First of, you’ll need something to run Jekyll, which is Ruby.
On Arch you can simply use pacman or yaourt to install it the usual way.
pacman -S ruby
Which conveniently installs RubyGems as well, which you’ll need. On other distros, use your package manager or binary of choice.
Once up, be sure to update your gems.
Next, you’ll need the Jekyll gem with all its dependencies. A simple
gem install jekyll
should do the trick.
It’s time to pick a markup language, which converts your text based files to HTML pages. Jekyll supports both Markdown and Textile as defaults. There’s no problem in installing both and just siding with one depending on your project. I’ve decided Markdown does the job fine for me. The gem which uses Markdown is called Rdiscount and more info is available on the detailed guides above. To get rdiscount use:
#!-none gem install rdiscount -s http://gemcutter.org
Be sure to specify you’re using rdiscount in your Jekyll config file _config.yaml.

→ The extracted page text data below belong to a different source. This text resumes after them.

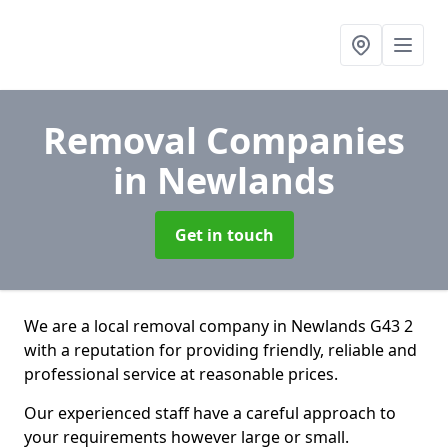
Removal Companies
in Newlands
Get in touch
We are a local removal company in Newlands G43 2
with a reputation for providing friendly, reliable and
professional service at reasonable prices.
Our experienced staff have a careful approach to
your requirements however large or small.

This should be all the setup you need. Let’s take it out for a spin.
Open a terminal and punch in
#!-none jekyll new my-new-awesome-site cd my-new-awesome-site
Your newly generated default Jekyll folder should look something like this:
#!-none . |-- _config.yml |-- _layouts | |-- default.html | `-- post.html |-- _posts | |-- YYYY-MM-DD-super-descriptive-long-ass-title.markdown | `-- 2015-01-01-will-be-a-good-year.md |-- _site (this won't be here until you run jekyll with build or serve) `-- index.html
There will be a couple of extra bits, an .xml file for RSS, a bit of styling in CSS and an all important about.md page plus the usual GitHub structure. Notice you can use .markdown or .md for your markdown files.
You can now run jekyll with a flag to serve you the content for inspection with
jekyll serve --watch
Jekyll will happily build you the content in the _site folder and the watch flag will trigger rebuilds if any files change while serving the content.
You can check your new website in your browser at http://localhost:4000. Cool, no?
That’s the basics and you’re all set to build your website from foundations up or go look for ideas in other people’s lovely Jekyll code.